SEOUL, South Korea (AP) – North Korea warned yesterday that its sovereignty is at stake in the standoff over its nuclear development, while the U.S. ambassador in South Korea said the North has an “irrational fear” of the United States.
North Korea’s official Rodong Sinmun newspaper said Washington’s rejection of direct talks was “little short of refusing to solve the nuclear issue.”
Washington wants to resolve the issue through talks involving other countries, but North Korea insists the dispute is only with the United States and wants a nonaggression treaty with Washington.
“The nuclear issue on the Korean Peninsula is a very crucial problem related to who beats whom,” the North Korean newspaper said. “It will decide whether the DPRK’s sovereignty will be trampled down by the U.S. or protected.” DPRK is short for the North’s official name, the Democratic People’s Republic of Korea.
North Korea accuses the United States of inciting the tension over its suspected nuclear weapons programs as a pretext for an invasion.
In Seoul, U.S. Ambassador Thomas Hubbard said North Korea’s actions posed a threat to worldwide stability because of the threat of nuclear proliferation. He repeated the Bush administration’s stance that Washington wants to solve the nuclear dispute peacefully, but all options are open.
“They seem to be sustained only by an irrational fear of the United States, and an equally irrational adulation of their own leadership, both of which they have been taught for decades in complete isolation from the rest of the world,” Hubbard said.
A South Korean presidential adviser said North Korea has shown no signs of reactivating a nuclear reprocessing facility that could enable the production of bombs within months.
There are concerns that North Korea’s next step in the standoff will be to reactivate the reprocessing plant in a bid to pressure Washington into negotiations. U.S. officials say the facility could produce enough weapons-grade plutonium from spent fuel rods to make several more nuclear bombs.
“North Korea is not showing any movement to reactivate its nuclear reprocessing lab and test-fire a ballistic missile,” said Ra Jong-il, senior security adviser to President Roh Moo-hyun.
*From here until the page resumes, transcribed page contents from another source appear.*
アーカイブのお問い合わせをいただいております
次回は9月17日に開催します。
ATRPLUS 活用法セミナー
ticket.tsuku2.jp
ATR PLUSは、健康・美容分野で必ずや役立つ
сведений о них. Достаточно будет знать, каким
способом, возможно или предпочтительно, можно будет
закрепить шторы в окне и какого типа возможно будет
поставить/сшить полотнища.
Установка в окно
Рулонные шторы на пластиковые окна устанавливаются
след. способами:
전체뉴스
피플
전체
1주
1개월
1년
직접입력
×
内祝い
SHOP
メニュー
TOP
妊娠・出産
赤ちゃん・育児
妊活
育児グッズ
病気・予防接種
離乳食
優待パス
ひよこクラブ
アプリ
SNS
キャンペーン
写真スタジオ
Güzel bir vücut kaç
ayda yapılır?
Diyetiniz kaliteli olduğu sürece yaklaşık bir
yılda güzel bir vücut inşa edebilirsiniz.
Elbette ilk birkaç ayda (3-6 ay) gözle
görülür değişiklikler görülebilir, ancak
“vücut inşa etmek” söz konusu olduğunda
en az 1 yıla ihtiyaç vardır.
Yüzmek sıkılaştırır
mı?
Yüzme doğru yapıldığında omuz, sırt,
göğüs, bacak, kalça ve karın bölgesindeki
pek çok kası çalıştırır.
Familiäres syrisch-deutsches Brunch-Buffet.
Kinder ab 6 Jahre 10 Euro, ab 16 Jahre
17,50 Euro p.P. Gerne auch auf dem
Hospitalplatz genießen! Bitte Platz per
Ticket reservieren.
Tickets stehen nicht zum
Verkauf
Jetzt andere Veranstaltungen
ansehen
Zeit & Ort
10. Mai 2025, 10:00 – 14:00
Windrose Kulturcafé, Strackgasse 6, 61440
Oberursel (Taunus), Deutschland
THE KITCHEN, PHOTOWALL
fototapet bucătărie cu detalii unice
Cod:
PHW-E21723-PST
Ra cited intelligence reports from Japan, which has been closely watching North Korea. Japan has deployed a destroyer with surveillance equipment near the North because of fears that it might test a ballistic missile. In 1998, North Korea fired a missile over Japan and into the Pacific.
Ra’s comments were reported by Kim Man-soo, a presidential spokesman.
The International Atomic Energy Agency, whose inspectors were expelled from the North, said it couldn’t say for sure what was happening at the nuclear facilities.
The Korean nuclear crisis flared in October, when U.S. officials said North Korea admitted having a secret nuclear weapons program. Washington and its allies suspended fuel shipments; Pyongyang retaliated by expelling U.N. monitors, withdrawing from the Nuclear Nonproliferation Treaty and restarting a nuclear reactor.